(TASK GOAL)
The data below should be transcribed in full, with no picture included.
----------
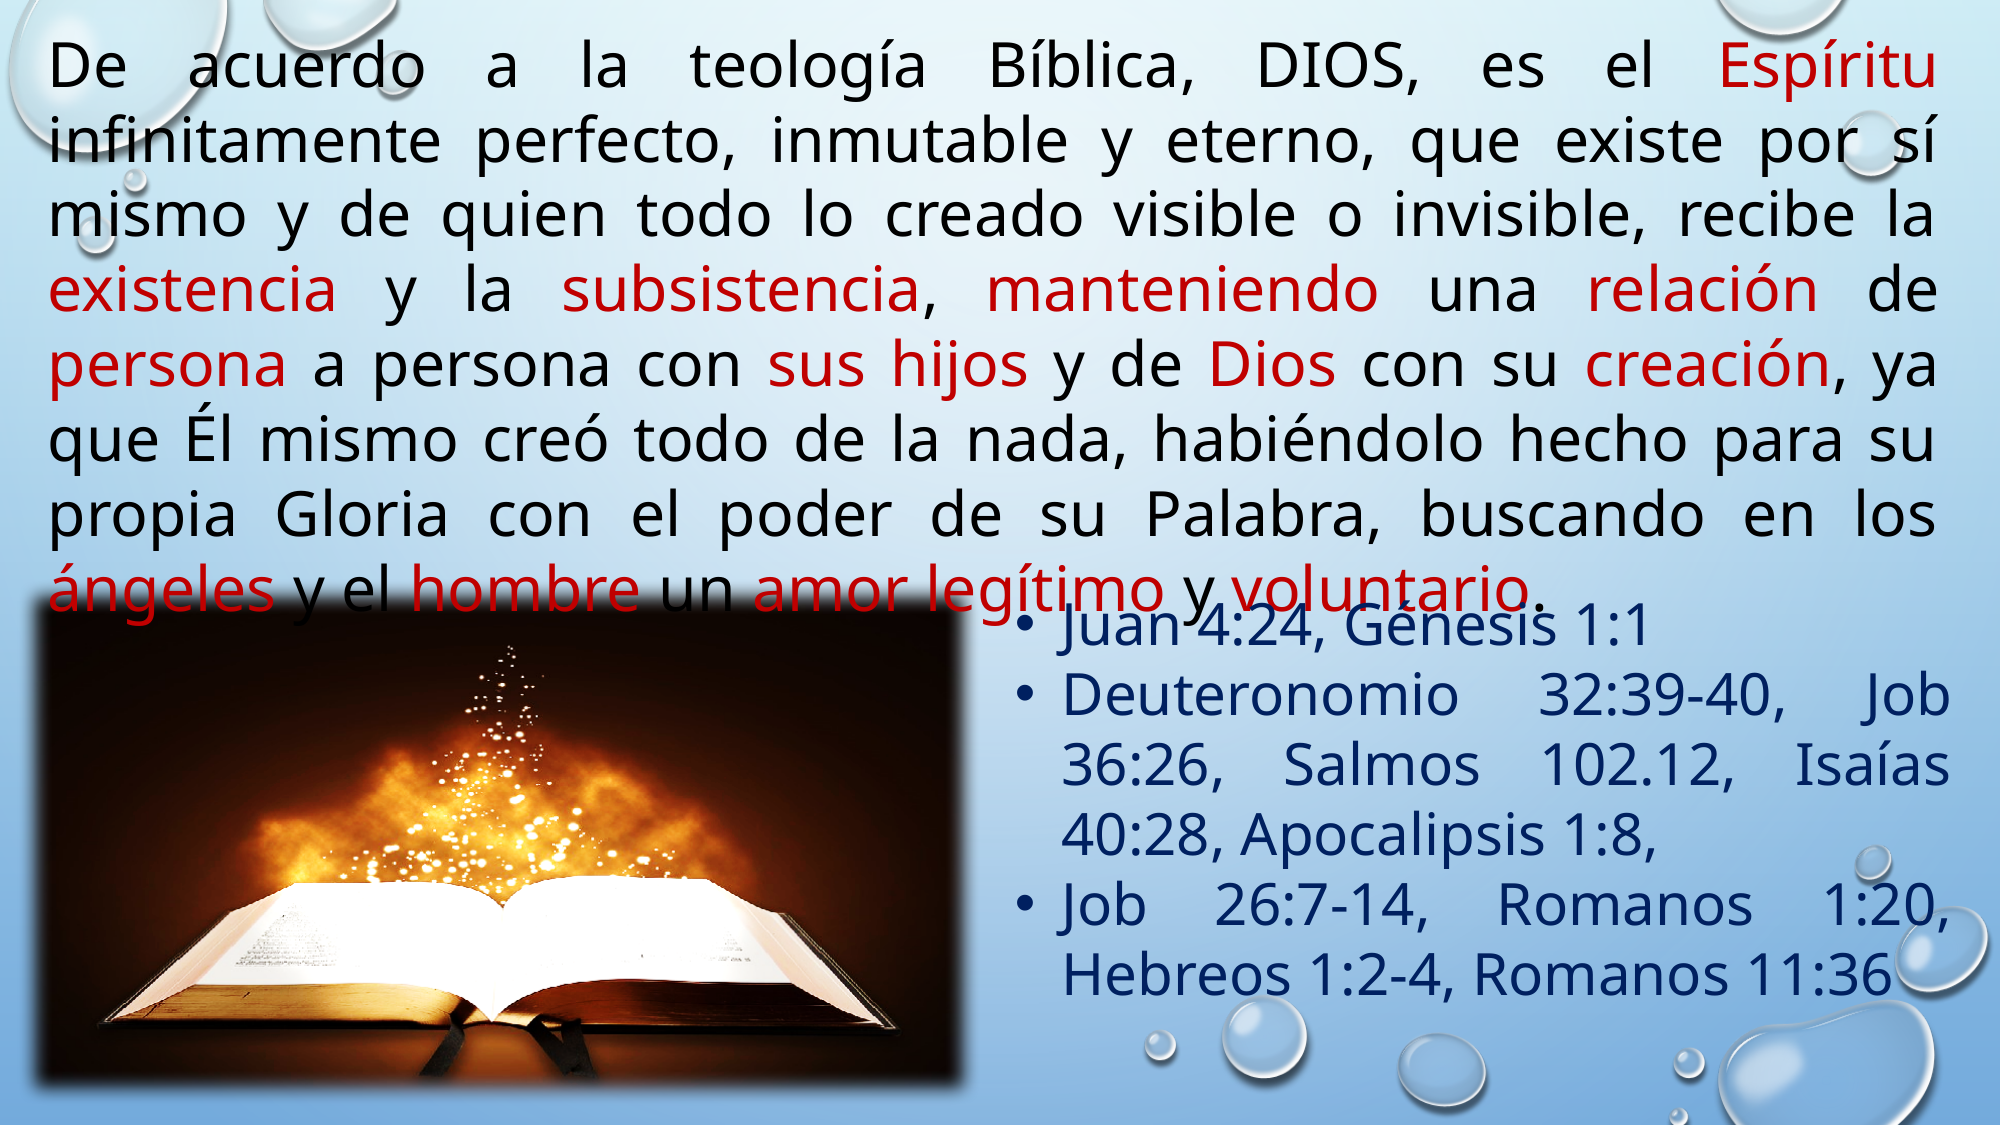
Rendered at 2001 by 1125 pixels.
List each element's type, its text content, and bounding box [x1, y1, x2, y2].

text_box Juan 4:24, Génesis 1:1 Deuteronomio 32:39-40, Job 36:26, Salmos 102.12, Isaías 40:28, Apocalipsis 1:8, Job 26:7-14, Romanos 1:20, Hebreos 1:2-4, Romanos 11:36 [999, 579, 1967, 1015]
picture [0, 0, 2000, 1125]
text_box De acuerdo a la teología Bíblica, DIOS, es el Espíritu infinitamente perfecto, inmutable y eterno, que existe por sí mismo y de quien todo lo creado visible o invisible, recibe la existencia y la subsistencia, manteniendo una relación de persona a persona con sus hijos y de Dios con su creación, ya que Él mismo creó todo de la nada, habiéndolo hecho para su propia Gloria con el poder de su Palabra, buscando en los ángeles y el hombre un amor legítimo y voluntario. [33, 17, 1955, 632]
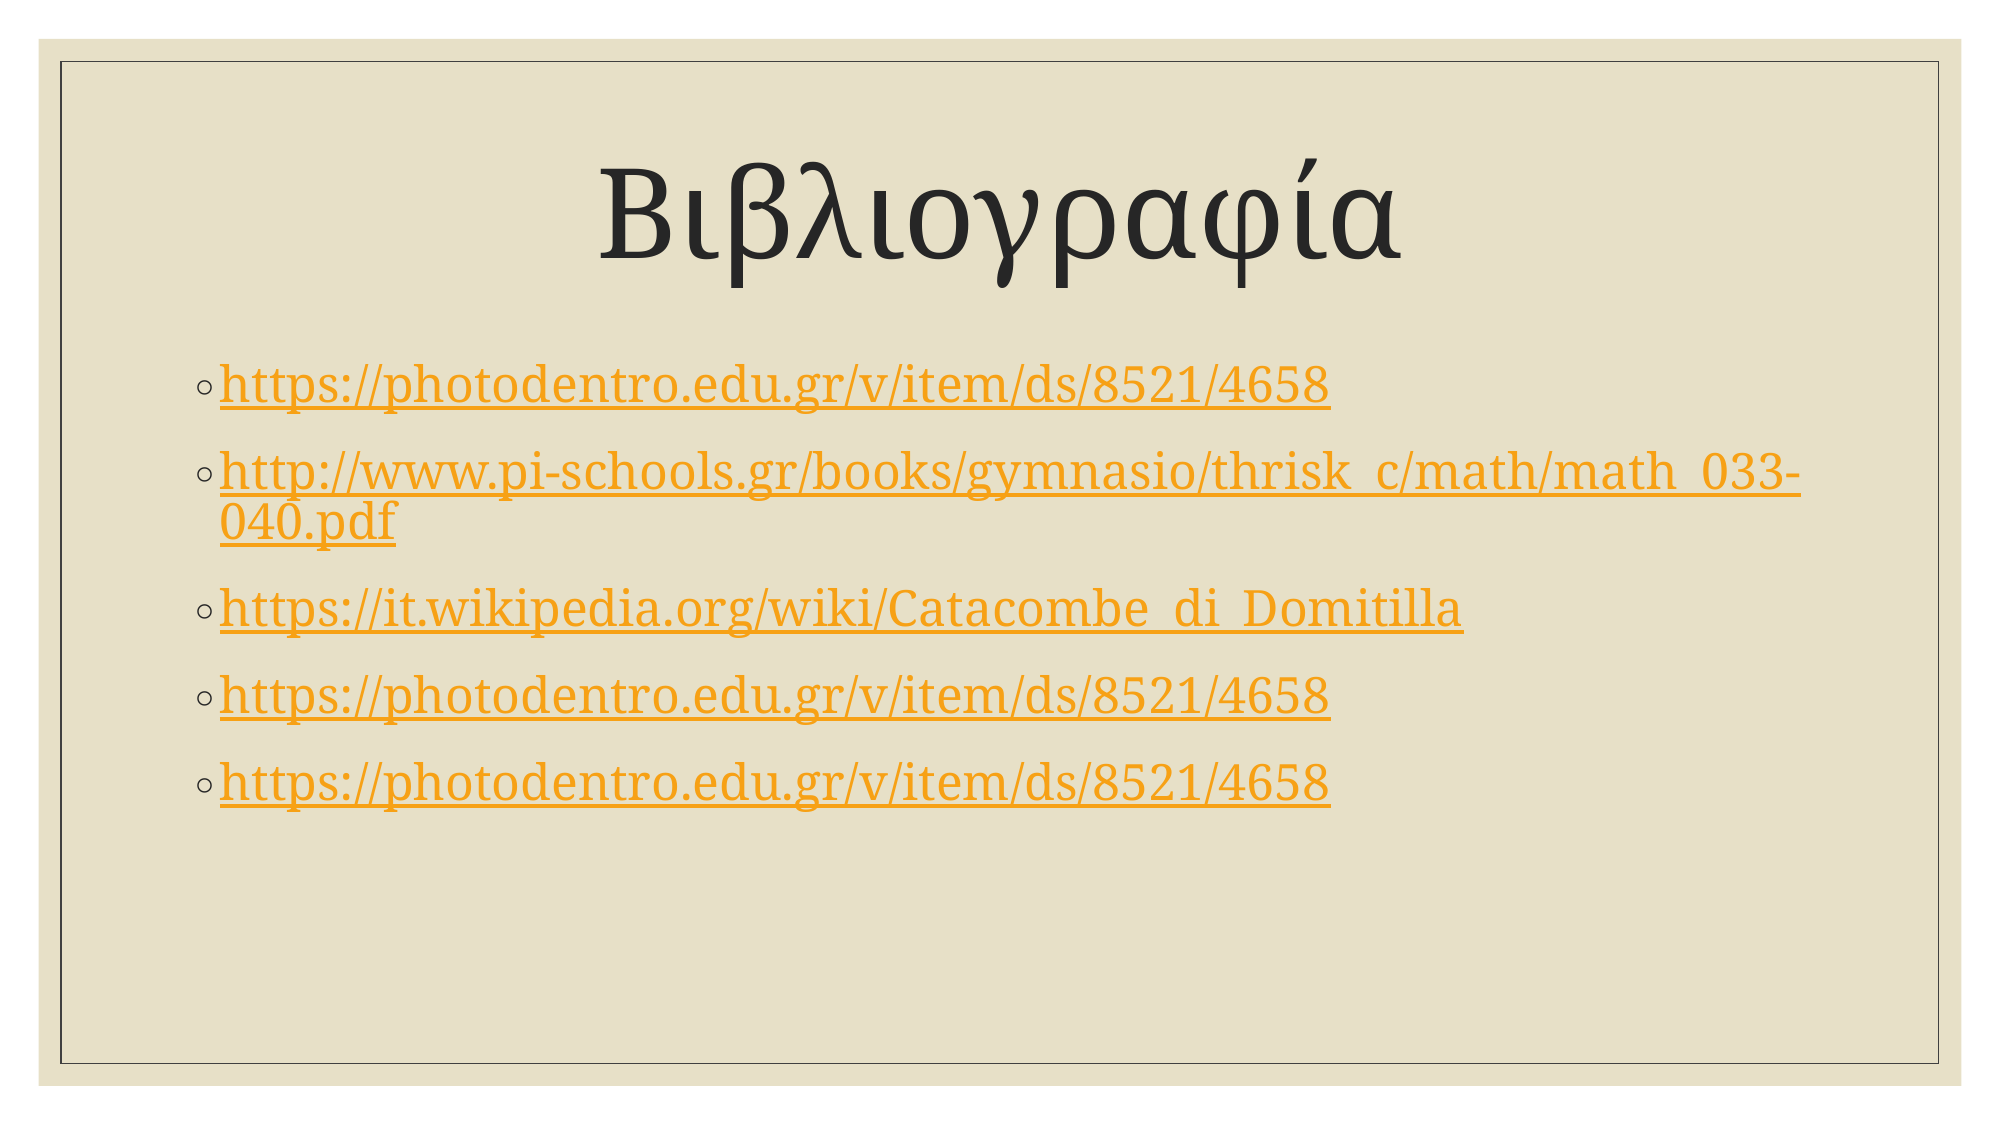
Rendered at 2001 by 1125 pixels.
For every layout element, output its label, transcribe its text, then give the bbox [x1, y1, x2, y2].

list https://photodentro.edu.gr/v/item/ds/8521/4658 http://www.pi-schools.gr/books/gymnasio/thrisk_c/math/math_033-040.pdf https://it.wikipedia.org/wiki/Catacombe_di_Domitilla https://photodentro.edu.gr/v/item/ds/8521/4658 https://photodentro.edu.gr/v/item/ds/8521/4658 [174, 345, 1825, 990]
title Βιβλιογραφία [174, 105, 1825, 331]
----------
(RESULT BELOW)
Rendered at 2001 by 1125 pixels.
List each element's type, its text content, and bounding box [x1, y1, x2, y2].

text_box Juan 4:24, Génesis 1:1 Deuteronomio 32:39-40, Job 36:26, Salmos 102.12, Isaías 40:28, Apocalipsis 1:8, Job 26:7-14, Romanos 1:20, Hebreos 1:2-4, Romanos 11:36 [999, 579, 1967, 1015]
picture [0, 0, 2000, 1125]
text_box De acuerdo a la teología Bíblica, DIOS, es el Espíritu infinitamente perfecto, inmutable y eterno, que existe por sí mismo y de quien todo lo creado visible o invisible, recibe la existencia y la subsistencia, manteniendo una relación de persona a persona con sus hijos y de Dios con su creación, ya que Él mismo creó todo de la nada, habiéndolo hecho para su propia Gloria con el poder de su Palabra, buscando en los ángeles y el hombre un amor legítimo y voluntario. [33, 17, 1955, 632]
Rendered at 2001 by 1125 pixels.
For every layout element, output its label, transcribe its text, then give the bbox [x1, y1, x2, y2].

list https://photodentro.edu.gr/v/item/ds/8521/4658 http://www.pi-schools.gr/books/gymnasio/thrisk_c/math/math_033-040.pdf https://it.wikipedia.org/wiki/Catacombe_di_Domitilla https://photodentro.edu.gr/v/item/ds/8521/4658 https://photodentro.edu.gr/v/item/ds/8521/4658 [174, 345, 1825, 990]
title Βιβλιογραφία [174, 105, 1825, 331]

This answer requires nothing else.